Wednesday, February 16, 2005

Just how sacred is your data?...

The project I am working on at the moment involves putting a lot of information that our clients publish into our system for them to apply metadata to. All of this published information is structured hierarchically, although it isn't obvious from the printed versions what these hierarchies are. So we have been spending the last few weeks moving this information into an XML format that we can load into the CMS.

Some of this work has been done before, so that information was easily exported from another copy of our CMS, however that is only a small part. What we have been finding is that the only machine readable versions of much of this data is in held Quark files and they can only offer us Word document exports from this. There is no semantic markup and the WordML structure involves lots of tables which are used for layout purposes. In the end most of this information has had to be cut and pasted by hand.

I have to admit that I am a little shocked by all of this. The information in question is the life blood of this organisation, in fact it is pretty much the only reason that the department that we are dealing with exists. Having this data locked into a format that is strictly for layout publishing purposes seems absolutely crazy.
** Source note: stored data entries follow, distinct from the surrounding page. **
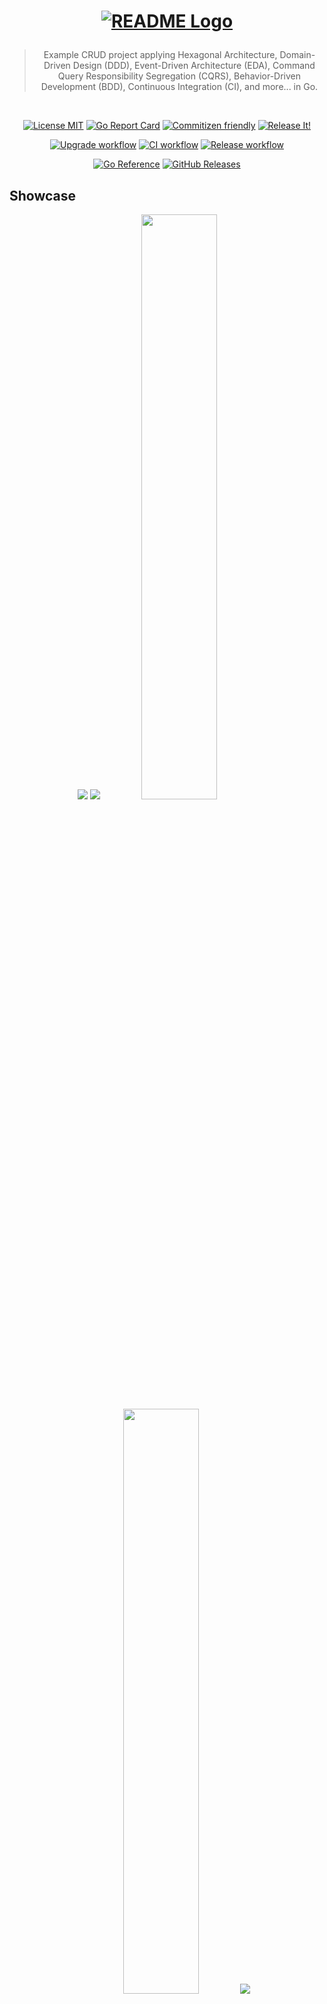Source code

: <h1 align="center">

<!-- [![README Logo](https://raw.githubusercontent.com/bastean/codexgo/main/assets/readme/logo.png)](https://github.com/bastean) -->

[![README Logo](assets/readme/logo.png)](https://github.com/bastean/codexgo)

</h1>

<div align="center">

> Example CRUD project applying Hexagonal Architecture, Domain-Driven Design (DDD), Event-Driven Architecture (EDA), Command Query Responsibility Segregation (CQRS), Behavior-Driven Development (BDD), Continuous Integration (CI), and more... in Go.

</div>

<br />

<div align="center">

[![License MIT](https://img.shields.io/badge/license-MIT-blue.svg)](LICENSE)
[![Go Report Card](https://goreportcard.com/badge/github.com/bastean/codexgo/v4)](https://goreportcard.com/report/github.com/bastean/codexgo/v4)
[![Commitizen friendly](https://img.shields.io/badge/commitizen-friendly-brightgreen.svg)](https://github.com/commitizen/cz-cli)
[![Release It!](https://img.shields.io/badge/%F0%9F%93%A6%F0%9F%9A%80-release--it-orange.svg)](https://github.com/release-it/release-it)

</div>

<div align="center">

[![Upgrade workflow](https://github.com/bastean/codexgo/actions/workflows/upgrade.yml/badge.svg)](https://github.com/bastean/codexgo/actions/workflows/upgrade.yml)
[![CI workflow](https://github.com/bastean/codexgo/actions/workflows/ci.yml/badge.svg)](https://github.com/bastean/codexgo/actions/workflows/ci.yml)
[![Release workflow](https://github.com/bastean/codexgo/actions/workflows/release.yml/badge.svg)](https://github.com/bastean/codexgo/actions/workflows/release.yml)

</div>

<div align="center">

[![Go Reference](https://pkg.go.dev/badge/github.com/bastean/codexgo/v4.svg)](https://pkg.go.dev/github.com/bastean/codexgo/v4)
[![GitHub Releases](https://img.shields.io/github/v/release/bastean/codexgo.svg)](https://github.com/bastean/codexgo/releases)

</div>

## Showcase

<div align="center">

<img src="assets/readme/desktop-home.png" />

<img src="assets/readme/desktop-dashboard.png" />

<img width="49%" src="assets/readme/mobile-home.png" />

<img width="49%" src="assets/readme/mobile-dashboard.png" />

<img src="assets/readme/mail-confirm-account.png" />

</div>

## CLI

### Installation

```bash
go install github.com/bastean/codexgo/v4/cmd/codexgo@latest
```

### Usage

> [!NOTE]
>
> - We need to create an `.env` file where we have our own values defined.
>   - In the [.env.example.cli](deployments/.env.example.cli) file, we can see the values that can be used.
>     - By omitting `CODEXGO_SMTP_*`, the link to confirm the account is sent through the Terminal with the following message: _"Hi \<username\>, please confirm your account through this link: \<link\>"_.
>       - We can define our own **SMTP** configuration by simply modifying the `CODEXGO_SMTP_*` variables, then we will be able to receive the links by mail.
>     - By omitting `CODEXGO_BROKER_*`, an in-memory event bus will be used.
>     - The only third-party service needed is the database `CODEXGO_DATABASE_*`, but in the next versions I will add a local implementation.

```bash
codexgo -h
```

```text
              _________               ________________
_____________ ______  /_____ ____  __ __  ____/__  __ \
_  ___/_  __ \_  __  / _  _ \__  |/_/ _  / __  _  / / /
/ /__  / /_/ // /_/ /  /  __/__>  <   / /_/ /  / /_/ /
\___/  \____/ \__,_/   \___/ /_/|_|   \____/   \____/

Example CRUD project applying Hexagonal Architecture, DDD, EDA, CQRS, BDD, CI, and more... in Go.

Usage: codexgo [flags]

  -env string
    	Path to ENV file (required)
```

## Docker

### Usage (Demo)

> [!NOTE]
>
> - [System Requirements](#locally)
> - In the Demo version, the link to confirm the account is sent through the Terminal with the following message: _"Hi \<username\>, please confirm your account through this link: \<link\>"_.
>   - We can define our own **SMTP** configuration in the [.env.demo](deployments/.env.demo) file by simply modifying the `CODEXGO_SMTP_*` variables, then we will be able to receive the links by mail.

```bash
make demo
```

## Features

### Project Layout

- Based on [Standard Go Project Layout](https://github.com/golang-standards/project-layout).

### Git

- Hooks managed by [husky](https://github.com/typicode/husky):
  - Pre-Push:
    - Scanning Repository for leaks using [TruffleHog CLI](https://github.com/trufflesecurity/trufflehog) and [Trivy](https://github.com/aquasecurity/trivy)
  - Pre-Commit: [lint-staged](https://github.com/lint-staged/lint-staged)
    - Scanning files for leaks using [TruffleHog CLI](https://github.com/trufflesecurity/trufflehog?tab=readme-ov-file#8-scan-individual-files-or-directories)
    - Formatting
  - Commit-Msg: [commitlint](https://github.com/conventional-changelog/commitlint)
    - Check [Conventional Commits](https://www.conventionalcommits.org) rules
- Commit message helper using [Commitizen](https://github.com/commitizen/cz-cli).
  - Interactive prompt that allows you to write commits following the [Conventional Commits](https://www.conventionalcommits.org) rules:
    ```bash
    make commit
    ```

### Scanners

- [TruffleHog CLI](https://github.com/trufflesecurity/trufflehog): Secrets.
- [Trivy](https://github.com/aquasecurity/trivy): Secrets, Vulnerabilities and Misconfigurations.
- [OSV-Scanner](https://github.com/google/osv-scanner): Vulnerabilities.

### Linters/Formatters

- `*.go`: [gofmt](https://pkg.go.dev/cmd/gofmt), [goimports](https://pkg.go.dev/golang.org/x/tools/cmd/goimports) and [staticcheck](https://staticcheck.dev/docs/getting-started).
- `*.templ`: [templ fmt](https://templ.guide/commands-and-tools/cli#formatting-templ-files).
- `*.feature` (Gherkin): [Cucumber extension](https://cucumber.io/docs/tools/general).
- `*.*`: [Prettier cli/extension](https://prettier.io/docs/en/install).

### Debuggers

- `*.go`: [deadcode](https://pkg.go.dev/golang.org/x/tools/cmd/deadcode).

### Tests

- Random data generator: [Gofakeit](https://github.com/brianvoe/gofakeit).
- Unit/Integration: [Testify](https://github.com/stretchr/testify).
- Acceptance: [Testify](https://github.com/stretchr/testify), [Godog (Cucumber)](https://github.com/cucumber/godog) and [Playwright](https://github.com/playwright-community/playwright-go).

### Releases

- Automatically managed by [Release It!](https://github.com/release-it/release-it):
  - Before/After Hooks for:
    - Linting
    - Testing
  - Bump version based on [Conventional Commits](https://www.conventionalcommits.org) and [SemVer](https://semver.org/):
    - CHANGELOG generator
    - Commits and Tags generator
    - GitHub Releases

### GitHub

- Actions for:
  - Setup Languages and Dependencies
- Workflows running:
  - Automatically (Triggered by **Push** or **Pull requests**):
    - Secrets Scanning ([TruffleHog Action](https://github.com/trufflesecurity/trufflehog?tab=readme-ov-file#octocat-trufflehog-github-action))
    - Linting
    - Testing
  - Manually (Using the **Actions tab** on GitHub):
    - Upgrade Dependencies
    - Automate Release
- Issue Templates **(Defaults)**.

### Devcontainer

- Multiple Features already pre-configured:
  - Go
  - Node
  - Docker in Docker
- Extensions and their respective settings to work with:
  - Go
  - templ
  - Cucumber
    - Gherkin
  - Prettier
  - Better Comments
  - Todo Tree
  - cSpell

### Docker

- Dockerfile
  - **Multi-stage builds**:
    - Development
    - Testing
    - Build
    - Production
- Compose
  - Switched by ENVs.

### Broker

- Message (Event/Command):
  - Routing Key based on [AsyncAPI Topic Definition](https://github.com/fmvilas/topic-definition).

### Security

- Form validation at the client using [Fomantic - Form Validation](https://fomantic-ui.com/behaviors/form.html).
  - On the server, the validations are performed using the **Value Objects** defined in the **Context**.
- Data **authentication** via **JWT** managed by **Session Cookies**.
- Account confirmation via **Mail** or **Terminal**.
- Password hashing using [Bcrypt](https://pkg.go.dev/golang.org/x/crypto/bcrypt).
- Requests **Rate Limiting**.
- Server log files.

### Scripts

- [syncenv](scripts/syncenv/syncenv.go)
  - Synchronize all **.env\*** files in the directory using an **.env** model.
- [copydeps](scripts/copydeps/copydeps.go)
  - Copies the files required by the browser dependencies from the **node_modules** folder and places them inside the **static** folder on the server.
- [run](deployments/run.sh)
  - Display the logs and redirect them to a file whose name depends on the time at which the service was run.
  - Used in Production Image.

## Domain > (Infrastructure | Application) > Presentation

### Bounded Context (App/Business/Department) > Modules (Troubleshooting) > Layers (Domain, Infrastructure & Application)

- **Domain (Logic Core)**
  - Value Objects (Entities)
    - Mother Creators
    - Unit Tests
  - Messages (Event/Command)
    - Mother Creators
  - Aggregates (Sets of Entities)
    - Aggregate Root (Core Set)
    - Mother Creators
  - Role Interfaces (Ports)
    - Repository
    - Broker
  - Model Interfaces
    - Use Cases
    - Handlers/Consumers
  - Services (Abstract Logic)
  - Errors (Management)
- **Infrastructure (Port Adapters)**
  - Persistence
    - Repository Mocks
    - Implementations (Adapters)
    - Integration Tests
  - Communication
    - Broker Mocks
    - Implementations (Adapters)
    - Integration Tests
- **Application (Orchestration of Domain Logic)**
  - Use Cases
    - Implementations
  - Commands
    - Mother Creators
  - Queries/Responses
    - Mother Creators
  - Handlers/Consumers
    - Implementations
    - Unit Tests

### Services > App > (Presentation)

- **Presentation (Consumers of Bounded Context Modules)**
  - Services (Mapping)
    - Centralize Imports
    - Initializations
  - Server
    - Templates
    - Handlers
      - API
      - Views
    - Routes
      - API `/v*`
      - Views
    - Features (Gherkin)
      - Acceptance Tests

## Workflow

### Idea

The system allows users to register a new account, log in and update their data or permanently delete their account, as well as verify it through a link sent to their email.

### Functionality

It is a monolith where CRUD operations can be performed from different presentations to the same database, this allows us to manage users from the different presentations available, in addition to having a messaging system that allows to communicate the events occurred, thus avoiding a coupling to the source of the same.

### Folders

1. `pkg/context/(modules)`

   - It is the logical core that contains all the necessary functionalities that are agnostic of any **presentation**.

2. `internal/pkg/service`

   - It is responsible for initializing all **context** functionalities so that they are ready for use, as well as for **“mapping”** certain values to centralize all imports required for **presentations** in a single place.

3. `internal/app/(presentations)`

   - These **applications** will be used as **presentations** in order to serve the functionalities to an end user.

### Idiomatic

- **Domain**
  - `errors.New*()`, `errors.BubbleUp()` & `errors.Panic()`
    - Only in the `Domain` layer and in the `*_test.go` files can we throw `errors.Panic()`.
- **Infrastructure**
  - `New*()`, `Open()` & `Close()`
    - `session`
  - `errors.New*()` & `errors.BubbleUp()`
- **Application**
  - `Run()`, `Handle()` & `On()`
  - `errors.New*()` & `errors.BubbleUp()`
- **Presentation**
  - **Modules**
    - `Start()` & `Stop()`
    - `errors.BubbleUp()`
  - **Services / Apps**
    - `Init()`, `Up()` & `Down()`
      - `log.[Wrap]()`
    - `errors.New*()` & `errors.BubbleUp()`
      - In `Apps` we will handle `Bubble Errors`.
- **Main**
  - `log.Fatal()` & `log.[Wrap]()`
    - Only `main()` can use `log.Fatal()`.
- **Logs**
  - `[embed]`
    - We use `[]` to **"embed"** external values such as error messages, fields, etc... inside our messages.
- **ENVs**
  - `os.[Getenv/LookupEnv]()`
    - Only handle `ENVs` directly in the `Presentation` layer and in the `*_test.go` files.
      - At the `Infrastructure` layer, `ENVs` are received via arguments through function parameters.
- **Blocks**
  - `const`, `var`, & `type`
    - We will group only those that are declared on a single line.

## First Steps

### Clone

#### HTTPS

```bash
git clone https://github.com/bastean/codexgo.git && cd codexgo
```

#### SSH

```bash
git clone git@github.com:bastean/codexgo.git && cd codexgo
```

### Initialize

#### Dev Container (recommended)

1. System Requirements

   - [Docker](https://docs.docker.com/get-docker)

     - [Dev Containers](https://marketplace.visualstudio.com/items?itemName=ms-vscode-remote.remote-containers)

2. Start VS Code

   ```bash
   code .
   ```

3. Open Command Palette

   - Ctrl+Shift+P

4. Run

   ```text
   Dev Containers: Reopen in Container
   ```

#### Locally

1. System Requirements

   - [Go](https://go.dev/doc/install)
   - [Node](https://nodejs.org/en/download)
   - [Make](https://www.gnu.org/software/make)
   - [Docker](https://docs.docker.com/get-docker)

2. Run

   ```bash
   make init
   ```

### ZIP

> [!NOTE]
>
> - [System Requirements](#locally)
> - We need to change `<user>` and `<repository>` with our own values.

```bash
curl -sSfLO https://github.com/bastean/codexgo/archive/refs/heads/main.zip \
&& unzip main.zip \
&& mv codexgo-main <repository> \
&& rm main.zip \
&& cd <repository> \
&& make genesis \
&& git commit -m "feat(genesis): codexgo" \
&& git branch -M main \
&& git remote add github https://github.com/<user>/<repository>.git \
&& git push -u github main \
&& git status
```

### GitHub Repository

> [!IMPORTANT]
> These settings are necessary to be able to execute the Actions Workflows.

#### Settings tab

##### Actions

- General

  - Workflow permissions

    - [x] Read and write permissions

##### Secrets and variables

- Actions

  - New repository secret

    - `BOT_GPG_PASSPHRASE`

    - `BOT_GPG_PRIVATE_KEY`

      ```bash
      gpg --armor --export-secret-key [Pub_Key_ID (*-BOT)]
      ```

### Run

#### ENVs

> [!IMPORTANT]
> Before running it, we must initialize the following environment variable files:
>
> - [.env.example](deployments/.env.example)
>   - We will have to create a `.env.(dev|test|prod)` for each runtime environment.
>   - In the [.env.example.demo](deployments/.env.example.demo) file, we can see the values that can be used.
>
> In case we only want to run the **Integration** or **Acceptance** tests, in addition to having the `.env.test` file, we must have the following files created:
>
> - [.env.example.test.integration](deployments/.env.example.test.integration)
>   - Rename the file to `.env.test.integration`.
> - [.env.example.test.acceptance](deployments/.env.example.test.acceptance)
>   - Rename the file to `.env.test.acceptance`.

#### Development

```bash
make compose-dev
```

#### Tests

##### Unit

```bash
make test-unit
```

##### Integration

```bash
make compose-test-integration
```

##### Acceptance

```bash
make compose-test-acceptance
```

##### Unit / Integration / Acceptance

```bash
make compose-tests
```

#### Production

```bash
make compose-prod
```

## Tech Stack

#### Base

- [Go](https://go.dev)
- [Gin](https://gin-gonic.com)
- [templ](https://templ.guide)
  - [Fomantic-UI](https://fomantic-ui.com)
- [RabbitMQ](https://www.rabbitmq.com/tutorials/tutorial-one-go)
- [MongoDB](https://www.mongodb.com/docs/drivers/go)

#### Please see

- [go.mod](go.mod)
- [package.json](package.json)

## Contributing

- Contributions and Feedback are always welcome!
  - [Open a new issue](https://github.com/bastean/codexgo/issues/new/choose)

## License

- [MIT](LICENSE)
From what I can see all editing is done directly to this format. I think that the reason this has happened is that our clients have always seen the end product, i.e. the printed versions, as sacred without ever thinking that somewhere in there is pure data which is actually what they should be concerned about.

The true extent of this problem came to light on a related project with the same client and data set. The printed versions have marginal notes which provide cross-references between parts of the information and we needed to know if there were any reciprocal links in there. Our client couldn't tell us this without checking through all the relevant parts of a printed copy!

It is easy for us developers to forget that a client's perspective on something can be very different to our own. We had assumed that there would be a way to get some of this information in an electronic format that we could at least begin to use and transform. I think this has been something of a learning curve for our client, and we are helping them to understand the implications. Of course the great outcome of this project is that they will have these pure data versions in XML. They are now seeing all the possible benefits of this perspective change from thinking that the Quark files are their only precious commodity to thinking about the underlying data as being more valuable.